The oasis.co.uk site is 'parked' with a company called Imodo. That means that Imodo populates the site with advertising automatically and the revenue is shared between the company and the site owner.

A Mr J Dale owns the address oasis.co.uk and he told that panel that the fact that the site carries clothing advertising is Oasis's fault, not his.

"The results of innocent PPC [pay per click] use changed – not because of any changes made by me, but rather (confirmed by Imodo) because [Oasis] appears to have purchased the domains ('oasis.co.uk' and 'oasis.com') as keywords for its paid advertising," said Dale in his submission to the panel. "I have done nothing to encourage the associations with clothing that have since appeared."

"Records (including Yahoo search results) indicate that the complainant has purchased advertising using the domains themselves as keywords – making it impossible for the parked page to avoid showing the adverts that they now complain about," argued Dale. "This is not a case of my seeking to take advantage of their trademark – but rather the parking software being driven away from the other more general adverts that previously appeared."

Imodo's advertising system is linked to Yahoo!'s. Oasis did not deny that it had paid Yahoo! for the right to have its advertising linked to searches for the terms oasis.co.uk or oasis.com.
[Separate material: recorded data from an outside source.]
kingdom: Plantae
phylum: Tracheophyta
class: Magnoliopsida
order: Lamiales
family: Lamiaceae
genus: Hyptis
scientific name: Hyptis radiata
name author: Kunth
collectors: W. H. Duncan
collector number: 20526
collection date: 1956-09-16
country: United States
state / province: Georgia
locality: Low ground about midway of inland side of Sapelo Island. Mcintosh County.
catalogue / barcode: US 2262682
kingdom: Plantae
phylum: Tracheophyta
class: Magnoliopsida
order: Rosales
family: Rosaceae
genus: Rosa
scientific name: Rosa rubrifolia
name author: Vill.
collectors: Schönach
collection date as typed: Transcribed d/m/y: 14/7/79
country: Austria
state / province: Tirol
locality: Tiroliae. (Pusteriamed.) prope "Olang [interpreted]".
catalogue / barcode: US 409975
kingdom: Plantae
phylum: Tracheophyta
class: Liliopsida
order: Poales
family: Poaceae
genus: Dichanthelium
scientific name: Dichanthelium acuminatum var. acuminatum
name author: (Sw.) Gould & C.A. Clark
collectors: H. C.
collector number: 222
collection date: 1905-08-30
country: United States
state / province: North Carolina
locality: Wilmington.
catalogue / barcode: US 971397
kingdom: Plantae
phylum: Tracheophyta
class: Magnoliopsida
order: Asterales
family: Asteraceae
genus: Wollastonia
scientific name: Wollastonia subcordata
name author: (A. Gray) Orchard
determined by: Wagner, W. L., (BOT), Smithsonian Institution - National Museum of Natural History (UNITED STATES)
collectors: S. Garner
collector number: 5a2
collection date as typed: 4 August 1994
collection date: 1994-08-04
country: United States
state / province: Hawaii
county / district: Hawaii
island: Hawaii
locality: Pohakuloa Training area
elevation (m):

It said that the allegation was "not supported by evidence" but did not deny the truth of it.

"This did not seem to the Panel to be a satisfactory response," said the panel's ruling. "The Panel accepts [Dale's] evidence that [Oasis] has itself used the names of domains belonging to [Dale] (oasis.co.uk and oasis.com) as keywords in advertising with Yahoo."

The panel looked at the html code that made up Oasis's own website and found that the terms oasis.co.uk and oasis.com, which Dale also owns, appeared in that code as meta-tags, which are terms designed to attract the attention of search engines when those terms are searched for.

The panel accepted that Oasis's practices contributed to the appearance of clothing advertising on Dale's site.

"The Panel accepts [Dale's] evidence (which does not seem to be challenged) that the content of the parking page is automatically generated by software which is using the terms oasis.co.uk and oasis.com as some form of input and which is linked to results that Yahoo returns in respect of searches on such terms," it said.

"That in itself is not objectionable given those domain names belong to the [him]. The Panel infers that this, when combined with the way in which [Oasis] has paid Yahoo for use of those terms as keywords, has at least to some degree caused the parking page to generate links relating to women’s fashion and/or the [Oasis'] site," it said.

The panel said that Oasis's behaviour did contribute to what it says is Dale's abuse of its rights to the name Oasis, to which it holds a trade mark for clothing.

"The Panel believes it is clear that this cannot be Abusive Behaviour by [Dale]. He has said he did nothing to alter the behaviour of the site and if a significant cause is the actions of [Oasis] it cannot rely on those as evidence of Abusive Behaviour by [Dale]," it said.

The panel ruled that Dale could keep the domain name. It said that the domain name system was a first come first served one, and, quoting from a panel ruling in the case of myspace.co.uk, said that people should be allowed to keep names that are associated with famous brands "provided that [they do] nothing actively to exploit [their] position".